◆ **Task prompt**
Can you write out every one of the lines below, character for character?

Saved data entries
--------------------------------

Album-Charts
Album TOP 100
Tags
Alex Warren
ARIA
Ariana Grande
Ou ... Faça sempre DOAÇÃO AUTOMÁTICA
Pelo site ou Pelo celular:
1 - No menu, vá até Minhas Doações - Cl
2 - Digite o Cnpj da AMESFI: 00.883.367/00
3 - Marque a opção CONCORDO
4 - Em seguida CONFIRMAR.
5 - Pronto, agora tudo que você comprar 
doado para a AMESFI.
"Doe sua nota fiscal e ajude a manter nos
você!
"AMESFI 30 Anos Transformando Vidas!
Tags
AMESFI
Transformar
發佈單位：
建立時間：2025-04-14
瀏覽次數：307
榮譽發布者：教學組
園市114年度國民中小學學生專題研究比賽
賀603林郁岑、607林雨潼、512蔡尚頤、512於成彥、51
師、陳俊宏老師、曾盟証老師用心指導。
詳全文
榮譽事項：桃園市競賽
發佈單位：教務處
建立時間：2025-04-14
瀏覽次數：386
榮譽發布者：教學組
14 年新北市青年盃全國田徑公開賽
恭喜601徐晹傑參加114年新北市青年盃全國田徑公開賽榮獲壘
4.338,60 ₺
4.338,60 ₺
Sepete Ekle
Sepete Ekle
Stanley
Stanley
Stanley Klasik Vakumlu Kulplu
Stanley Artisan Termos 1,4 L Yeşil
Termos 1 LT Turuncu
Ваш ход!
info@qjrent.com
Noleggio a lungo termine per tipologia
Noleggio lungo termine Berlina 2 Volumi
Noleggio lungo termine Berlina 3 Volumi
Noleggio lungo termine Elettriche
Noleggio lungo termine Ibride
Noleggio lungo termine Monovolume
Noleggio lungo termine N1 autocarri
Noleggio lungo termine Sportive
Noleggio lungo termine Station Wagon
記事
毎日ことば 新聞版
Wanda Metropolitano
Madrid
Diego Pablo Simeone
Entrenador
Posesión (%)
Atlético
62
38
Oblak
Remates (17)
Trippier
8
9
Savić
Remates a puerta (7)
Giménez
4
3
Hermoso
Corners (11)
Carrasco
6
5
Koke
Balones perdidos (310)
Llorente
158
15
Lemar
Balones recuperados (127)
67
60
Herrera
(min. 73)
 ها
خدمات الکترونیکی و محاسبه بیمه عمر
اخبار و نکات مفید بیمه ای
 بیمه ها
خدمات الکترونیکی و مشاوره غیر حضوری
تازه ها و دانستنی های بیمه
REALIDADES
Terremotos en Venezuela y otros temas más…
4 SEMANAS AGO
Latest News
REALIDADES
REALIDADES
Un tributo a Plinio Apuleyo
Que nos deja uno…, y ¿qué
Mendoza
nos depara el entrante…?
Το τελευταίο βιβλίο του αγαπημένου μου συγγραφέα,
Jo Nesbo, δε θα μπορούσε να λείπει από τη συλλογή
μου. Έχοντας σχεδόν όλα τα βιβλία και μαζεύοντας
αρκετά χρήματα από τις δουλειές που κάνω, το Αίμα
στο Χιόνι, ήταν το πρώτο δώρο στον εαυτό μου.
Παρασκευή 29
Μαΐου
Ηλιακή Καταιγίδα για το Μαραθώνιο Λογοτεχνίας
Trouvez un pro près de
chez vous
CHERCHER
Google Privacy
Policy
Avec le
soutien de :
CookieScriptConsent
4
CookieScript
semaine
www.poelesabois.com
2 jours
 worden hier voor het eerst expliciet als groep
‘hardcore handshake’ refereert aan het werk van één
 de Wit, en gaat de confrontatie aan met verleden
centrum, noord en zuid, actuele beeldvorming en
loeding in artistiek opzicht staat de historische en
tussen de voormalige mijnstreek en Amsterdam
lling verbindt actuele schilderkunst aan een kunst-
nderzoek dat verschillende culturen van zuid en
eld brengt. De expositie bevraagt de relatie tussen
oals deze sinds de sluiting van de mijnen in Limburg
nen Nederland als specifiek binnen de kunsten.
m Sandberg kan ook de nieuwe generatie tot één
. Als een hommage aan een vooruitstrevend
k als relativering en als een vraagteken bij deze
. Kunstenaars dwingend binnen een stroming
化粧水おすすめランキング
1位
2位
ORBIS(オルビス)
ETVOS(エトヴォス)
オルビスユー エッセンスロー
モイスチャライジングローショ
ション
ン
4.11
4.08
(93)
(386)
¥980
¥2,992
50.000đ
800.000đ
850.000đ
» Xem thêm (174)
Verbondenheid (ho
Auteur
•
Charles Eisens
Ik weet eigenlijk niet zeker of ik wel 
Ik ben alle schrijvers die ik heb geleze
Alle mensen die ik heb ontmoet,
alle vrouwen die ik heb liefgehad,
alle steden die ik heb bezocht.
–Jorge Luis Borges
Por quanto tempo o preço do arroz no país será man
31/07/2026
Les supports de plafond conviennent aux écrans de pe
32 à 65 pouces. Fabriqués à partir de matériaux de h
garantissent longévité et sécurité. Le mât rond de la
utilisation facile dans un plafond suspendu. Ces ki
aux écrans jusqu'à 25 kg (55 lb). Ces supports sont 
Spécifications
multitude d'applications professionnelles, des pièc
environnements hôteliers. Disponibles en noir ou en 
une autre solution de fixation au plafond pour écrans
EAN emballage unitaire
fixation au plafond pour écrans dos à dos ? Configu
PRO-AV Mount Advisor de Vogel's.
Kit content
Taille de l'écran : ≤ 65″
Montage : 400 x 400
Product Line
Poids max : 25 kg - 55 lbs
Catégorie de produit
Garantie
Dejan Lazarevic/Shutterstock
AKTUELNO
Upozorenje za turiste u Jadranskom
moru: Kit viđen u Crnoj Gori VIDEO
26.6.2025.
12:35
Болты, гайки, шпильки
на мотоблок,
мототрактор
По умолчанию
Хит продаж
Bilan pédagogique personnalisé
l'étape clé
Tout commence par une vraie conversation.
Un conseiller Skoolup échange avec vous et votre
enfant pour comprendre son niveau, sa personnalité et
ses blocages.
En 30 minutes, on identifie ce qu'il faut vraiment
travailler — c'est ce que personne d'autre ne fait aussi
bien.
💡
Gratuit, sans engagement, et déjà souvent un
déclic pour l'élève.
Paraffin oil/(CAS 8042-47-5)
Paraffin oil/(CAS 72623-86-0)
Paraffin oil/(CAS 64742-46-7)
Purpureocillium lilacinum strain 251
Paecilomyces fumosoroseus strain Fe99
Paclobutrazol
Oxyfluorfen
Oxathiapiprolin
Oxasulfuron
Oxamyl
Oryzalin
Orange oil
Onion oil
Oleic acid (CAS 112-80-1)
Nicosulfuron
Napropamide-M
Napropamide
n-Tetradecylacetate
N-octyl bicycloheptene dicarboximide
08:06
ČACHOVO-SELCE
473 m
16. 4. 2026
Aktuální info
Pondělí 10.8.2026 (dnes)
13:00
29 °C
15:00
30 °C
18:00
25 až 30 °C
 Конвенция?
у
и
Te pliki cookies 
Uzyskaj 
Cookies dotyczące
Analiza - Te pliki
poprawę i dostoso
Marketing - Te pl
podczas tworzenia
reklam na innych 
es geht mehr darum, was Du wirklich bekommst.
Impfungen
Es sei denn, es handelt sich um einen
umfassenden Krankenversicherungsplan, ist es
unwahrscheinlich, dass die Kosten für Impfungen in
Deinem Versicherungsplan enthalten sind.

--------------------------------

◆ **Reply to the task**
Album-Charts
Album TOP 100
Tags
Alex Warren
ARIA
Ariana Grande
Ou ... Faça sempre DOAÇÃO AUTOMÁTICA
Pelo site ou Pelo celular:
1 - No menu, vá até Minhas Doações - Cl
2 - Digite o Cnpj da AMESFI: 00.883.367/00
3 - Marque a opção CONCORDO
4 - Em seguida CONFIRMAR.
5 - Pronto, agora tudo que você comprar 
doado para a AMESFI.
"Doe sua nota fiscal e ajude a manter nos
você!
"AMESFI 30 Anos Transformando Vidas!
Tags
AMESFI
Transformar
發佈單位：
建立時間：2025-04-14
瀏覽次數：307
榮譽發布者：教學組
園市114年度國民中小學學生專題研究比賽
賀603林郁岑、607林雨潼、512蔡尚頤、512於成彥、51
師、陳俊宏老師、曾盟証老師用心指導。
詳全文
榮譽事項：桃園市競賽
發佈單位：教務處
建立時間：2025-04-14
瀏覽次數：386
榮譽發布者：教學組
14 年新北市青年盃全國田徑公開賽
恭喜601徐晹傑參加114年新北市青年盃全國田徑公開賽榮獲壘
4.338,60 ₺
4.338,60 ₺
Sepete Ekle
Sepete Ekle
Stanley
Stanley
Stanley Klasik Vakumlu Kulplu
Stanley Artisan Termos 1,4 L Yeşil
Termos 1 LT Turuncu
Ваш ход!
info@qjrent.com
Noleggio a lungo termine per tipologia
Noleggio lungo termine Berlina 2 Volumi
Noleggio lungo termine Berlina 3 Volumi
Noleggio lungo termine Elettriche
Noleggio lungo termine Ibride
Noleggio lungo termine Monovolume
Noleggio lungo termine N1 autocarri
Noleggio lungo termine Sportive
Noleggio lungo termine Station Wagon
記事
毎日ことば 新聞版
Wanda Metropolitano
Madrid
Diego Pablo Simeone
Entrenador
Posesión (%)
Atlético
62
38
Oblak
Remates (17)
Trippier
8
9
Savić
Remates a puerta (7)
Giménez
4
3
Hermoso
Corners (11)
Carrasco
6
5
Koke
Balones perdidos (310)
Llorente
158
15
Lemar
Balones recuperados (127)
67
60
Herrera
(min. 73)
 ها
خدمات الکترونیکی و محاسبه بیمه عمر
اخبار و نکات مفید بیمه ای
 بیمه ها
خدمات الکترونیکی و مشاوره غیر حضوری
تازه ها و دانستنی های بیمه
REALIDADES
Terremotos en Venezuela y otros temas más…
4 SEMANAS AGO
Latest News
REALIDADES
REALIDADES
Un tributo a Plinio Apuleyo
Que nos deja uno…, y ¿qué
Mendoza
nos depara el entrante…?
Το τελευταίο βιβλίο του αγαπημένου μου συγγραφέα,
Jo Nesbo, δε θα μπορούσε να λείπει από τη συλλογή
μου. Έχοντας σχεδόν όλα τα βιβλία και μαζεύοντας
αρκετά χρήματα από τις δουλειές που κάνω, το Αίμα
στο Χιόνι, ήταν το πρώτο δώρο στον εαυτό μου.
Παρασκευή 29
Μαΐου
Ηλιακή Καταιγίδα για το Μαραθώνιο Λογοτεχνίας
Trouvez un pro près de
chez vous
CHERCHER
Google Privacy
Policy
Avec le
soutien de :
CookieScriptConsent
4
CookieScript
semaine
www.poelesabois.com
2 jours
 worden hier voor het eerst expliciet als groep
‘hardcore handshake’ refereert aan het werk van één
 de Wit, en gaat de confrontatie aan met verleden
centrum, noord en zuid, actuele beeldvorming en
loeding in artistiek opzicht staat de historische en
tussen de voormalige mijnstreek en Amsterdam
lling verbindt actuele schilderkunst aan een kunst-
nderzoek dat verschillende culturen van zuid en
eld brengt. De expositie bevraagt de relatie tussen
oals deze sinds de sluiting van de mijnen in Limburg
nen Nederland als specifiek binnen de kunsten.
m Sandberg kan ook de nieuwe generatie tot één
. Als een hommage aan een vooruitstrevend
k als relativering en als een vraagteken bij deze
. Kunstenaars dwingend binnen een stroming
化粧水おすすめランキング
1位
2位
ORBIS(オルビス)
ETVOS(エトヴォス)
オルビスユー エッセンスロー
モイスチャライジングローショ
ション
ン
4.11
4.08
(93)
(386)
¥980
¥2,992
50.000đ
800.000đ
850.000đ
» Xem thêm (174)
Verbondenheid (ho
Auteur
•
Charles Eisens
Ik weet eigenlijk niet zeker of ik wel 
Ik ben alle schrijvers die ik heb geleze
Alle mensen die ik heb ontmoet,
alle vrouwen die ik heb liefgehad,
alle steden die ik heb bezocht.
–Jorge Luis Borges
Por quanto tempo o preço do arroz no país será man
31/07/2026
Les supports de plafond conviennent aux écrans de pe
32 à 65 pouces. Fabriqués à partir de matériaux de h
garantissent longévité et sécurité. Le mât rond de la
utilisation facile dans un plafond suspendu. Ces ki
aux écrans jusqu'à 25 kg (55 lb). Ces supports sont 
Spécifications
multitude d'applications professionnelles, des pièc
environnements hôteliers. Disponibles en noir ou en 
une autre solution de fixation au plafond pour écrans
EAN emballage unitaire
fixation au plafond pour écrans dos à dos ? Configu
PRO-AV Mount Advisor de Vogel's.
Kit content
Taille de l'écran : ≤ 65″
Montage : 400 x 400
Product Line
Poids max : 25 kg - 55 lbs
Catégorie de produit
Garantie
Dejan Lazarevic/Shutterstock
AKTUELNO
Upozorenje za turiste u Jadranskom
moru: Kit viđen u Crnoj Gori VIDEO
26.6.2025.
12:35
Болты, гайки, шпильки
на мотоблок,
мототрактор
По умолчанию
Хит продаж
Bilan pédagogique personnalisé
l'étape clé
Tout commence par une vraie conversation.
Un conseiller Skoolup échange avec vous et votre
enfant pour comprendre son niveau, sa personnalité et
ses blocages.
En 30 minutes, on identifie ce qu'il faut vraiment
travailler — c'est ce que personne d'autre ne fait aussi
bien.
💡
Gratuit, sans engagement, et déjà souvent un
déclic pour l'élève.
Paraffin oil/(CAS 8042-47-5)
Paraffin oil/(CAS 72623-86-0)
Paraffin oil/(CAS 64742-46-7)
Purpureocillium lilacinum strain 251
Paecilomyces fumosoroseus strain Fe99
Paclobutrazol
Oxyfluorfen
Oxathiapiprolin
Oxasulfuron
Oxamyl
Oryzalin
Orange oil
Onion oil
Oleic acid (CAS 112-80-1)
Nicosulfuron
Napropamide-M
Napropamide
n-Tetradecylacetate
N-octyl bicycloheptene dicarboximide
08:06
ČACHOVO-SELCE
473 m
16. 4. 2026
Aktuální info
Pondělí 10.8.2026 (dnes)
13:00
29 °C
15:00
30 °C
18:00
25 až 30 °C
 Конвенция?
у
и
Te pliki cookies 
Uzyskaj 
Cookies dotyczące
Analiza - Te pliki
poprawę i dostoso
Marketing - Te pl
podczas tworzenia
reklam na innych 
es geht mehr darum, was Du wirklich bekommst.
Impfungen
Es sei denn, es handelt sich um einen
umfassenden Krankenversicherungsplan, ist es
unwahrscheinlich, dass die Kosten für Impfungen in
Deinem Versicherungsplan enthalten sind.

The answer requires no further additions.